Document passage:
● ● ● ● ●
[Dbix-class] MySQL "OR" Performance for Large Query Sets

Mon Nov 17 17:15:13 GMT 2008

demerphq wrote:
> 2008/11/16 Jon Schutz <jon+dbix at youramigo.com>:
>> I've just done some benchmarking on MySQL 5 for queries where you need
>> to select back many individual records, e.g. you could use
>>
>> SELECT ... WHERE id=? (and iterate for all possible id values)
>>
>> or
>>
>> SELECT ... WHERE id=1 OR id=2 OR id=3 OR ...
>>
>> or
>>
>> SELECT ... WHERE id IN (1, 2, 3, ...)
>>
>> and there are several other ways to do it.
>>
>> What I found was that using OR, at a certain point (when selecting >
>> about 1000 keys) the performance went exponentially sour - like, to
>> quote one benchmark, the OR query took 6400 secs vs 30s typical for
>> other methods.  I've written the results up in more detail at
>> http://notes.jschutz.net/19/perl/mysql-many-row-select-performance -
>> have a look at the graph if nothing else.  Using 'IN' is the best
>> solution for any sort of large key set.
>>
>> I figure this is relevant to DBIx::Class since it uses SQL::Abstract
>> which will translate a search spec such as A => [ 1 .. 1000 ] into (A=?
>> OR A=? ... ) 1000 times, which could be a real gotcha (indeed, some of
>> my own code, which I shall now be reviewing, can expect arrays of tens
>> of thousands of keys...).
>>
>> I was wondering - has anyone else seen similar behaviour?
> 
> Yes. In some cases or is faster (older MySQL servers) in some cases IN
> is faster (newer MySQL). In most cases they ARENT equivalent, the
> optimiser is just not smart enough, nor designed for this type of
> equivalence conversion. Also, with either, at a certain point the
> optimiser figures out it cant use the indexes on the column and turns
> things into a table scan, and with the IN, it can construct an in
> memory hash, and check each value in O(1) time, where as with the OR
> approach it doesnt, and thus operates in O(k) time.
> 
> If you are generate IN lists of 10s of thousands of items I bet you
> would be better to create an indexed temporary table containing the
> list, and then use join syntax.

We've found that Oracle (9 or 10) seems to have a hard limit of 1000 
values in an "IN()" criterion, so dbic probably shouldn't try to use 
that as it's default behavior. I'm intrigued by the idea of using an 
indexed temp table...

Jason

--
Jason Gottshall
jgottshall at capwiz.com
● ● ● ● ●
Recorded data:

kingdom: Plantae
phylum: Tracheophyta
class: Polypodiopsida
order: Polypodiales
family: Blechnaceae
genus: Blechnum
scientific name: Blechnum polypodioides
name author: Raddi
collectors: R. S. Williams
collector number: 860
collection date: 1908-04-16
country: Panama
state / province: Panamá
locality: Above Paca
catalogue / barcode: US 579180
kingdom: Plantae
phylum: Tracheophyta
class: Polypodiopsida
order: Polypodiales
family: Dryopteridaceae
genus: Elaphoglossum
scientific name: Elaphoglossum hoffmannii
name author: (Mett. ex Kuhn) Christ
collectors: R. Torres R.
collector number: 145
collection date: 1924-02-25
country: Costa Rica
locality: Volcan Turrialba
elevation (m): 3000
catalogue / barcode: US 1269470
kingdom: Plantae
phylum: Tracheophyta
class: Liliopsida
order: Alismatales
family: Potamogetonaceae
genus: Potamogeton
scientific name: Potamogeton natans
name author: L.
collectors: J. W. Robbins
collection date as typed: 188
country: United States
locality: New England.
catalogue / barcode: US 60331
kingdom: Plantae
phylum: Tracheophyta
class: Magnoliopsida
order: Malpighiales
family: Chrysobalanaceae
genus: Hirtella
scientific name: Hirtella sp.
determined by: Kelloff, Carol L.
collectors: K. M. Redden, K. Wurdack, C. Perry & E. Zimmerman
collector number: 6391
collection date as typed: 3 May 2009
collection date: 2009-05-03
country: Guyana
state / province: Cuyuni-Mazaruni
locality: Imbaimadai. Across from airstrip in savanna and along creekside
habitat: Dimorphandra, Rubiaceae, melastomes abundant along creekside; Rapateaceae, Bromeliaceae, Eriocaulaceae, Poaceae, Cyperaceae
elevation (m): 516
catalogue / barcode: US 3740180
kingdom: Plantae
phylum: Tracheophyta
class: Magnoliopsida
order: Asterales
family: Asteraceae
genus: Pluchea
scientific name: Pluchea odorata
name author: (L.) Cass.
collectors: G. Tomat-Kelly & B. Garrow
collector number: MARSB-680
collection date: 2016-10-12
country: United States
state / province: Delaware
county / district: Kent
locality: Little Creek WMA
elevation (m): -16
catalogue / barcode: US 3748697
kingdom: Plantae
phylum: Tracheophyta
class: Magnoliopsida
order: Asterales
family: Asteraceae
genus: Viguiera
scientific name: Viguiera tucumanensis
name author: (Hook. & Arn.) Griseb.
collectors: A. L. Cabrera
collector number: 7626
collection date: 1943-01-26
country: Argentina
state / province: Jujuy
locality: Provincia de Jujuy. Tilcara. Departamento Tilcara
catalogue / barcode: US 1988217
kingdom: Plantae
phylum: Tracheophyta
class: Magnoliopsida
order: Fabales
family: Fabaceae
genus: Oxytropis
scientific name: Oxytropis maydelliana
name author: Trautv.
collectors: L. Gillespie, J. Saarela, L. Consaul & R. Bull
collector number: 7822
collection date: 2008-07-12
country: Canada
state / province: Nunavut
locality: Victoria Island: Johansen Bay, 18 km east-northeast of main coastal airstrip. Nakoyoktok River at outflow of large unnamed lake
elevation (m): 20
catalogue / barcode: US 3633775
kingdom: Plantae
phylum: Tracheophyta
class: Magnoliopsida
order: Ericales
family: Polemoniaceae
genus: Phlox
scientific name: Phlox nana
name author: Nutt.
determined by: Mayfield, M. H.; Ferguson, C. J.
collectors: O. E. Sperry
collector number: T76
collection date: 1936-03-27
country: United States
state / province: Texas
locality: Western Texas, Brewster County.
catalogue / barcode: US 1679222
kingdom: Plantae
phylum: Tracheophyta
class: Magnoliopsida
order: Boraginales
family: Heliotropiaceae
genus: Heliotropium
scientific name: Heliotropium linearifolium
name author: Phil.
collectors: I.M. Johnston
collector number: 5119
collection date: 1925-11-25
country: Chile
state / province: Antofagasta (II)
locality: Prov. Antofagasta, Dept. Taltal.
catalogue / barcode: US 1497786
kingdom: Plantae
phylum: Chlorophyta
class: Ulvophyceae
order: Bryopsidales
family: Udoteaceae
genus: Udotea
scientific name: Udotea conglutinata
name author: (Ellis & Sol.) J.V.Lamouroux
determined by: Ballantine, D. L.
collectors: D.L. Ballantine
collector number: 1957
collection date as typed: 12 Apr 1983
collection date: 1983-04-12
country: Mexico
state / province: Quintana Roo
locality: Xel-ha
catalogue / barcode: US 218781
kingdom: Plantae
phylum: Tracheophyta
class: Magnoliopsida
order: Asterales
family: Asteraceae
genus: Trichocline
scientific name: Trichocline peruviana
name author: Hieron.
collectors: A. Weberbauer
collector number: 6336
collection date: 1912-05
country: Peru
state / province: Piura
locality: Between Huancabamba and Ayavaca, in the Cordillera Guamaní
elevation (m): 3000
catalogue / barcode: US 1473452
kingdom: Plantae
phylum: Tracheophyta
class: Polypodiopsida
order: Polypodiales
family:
● ● ● ● ●
Exercise task 1:
Answer these questions about the MySQL thread:
(a) In the benchmark quoted, how long did the OR query take, and how long did other methods typically take?
(b) What hard limit on values in an "IN()" criterion was found in Oracle (9 or 10)?
(c) What approach is suggested for IN lists of tens of thousands of items?
Exercise task 2:
Output the rows unchanged, from the line with "country: Chile" up to and including the line with "determined by: Ballantine, D. L.".
The rows bear no relation to the MySQL thread.

Exercise output 1:
(a) The OR query took 6400 seconds, versus 30 seconds typical for other methods.
(b) 1000 values.
(c) Create an indexed temporary table containing the list, then use join syntax.

Exercise output 2:
country: Chile
state / province: Antofagasta (II)
locality: Prov. Antofagasta, Dept. Taltal.
catalogue / barcode: US 1497786
kingdom: Plantae
phylum: Chlorophyta
class: Ulvophyceae
order: Bryopsidales
family: Udoteaceae
genus: Udotea
scientific name: Udotea conglutinata
name author: (Ellis & Sol.) J.V.Lamouroux
determined by: Ballantine, D. L.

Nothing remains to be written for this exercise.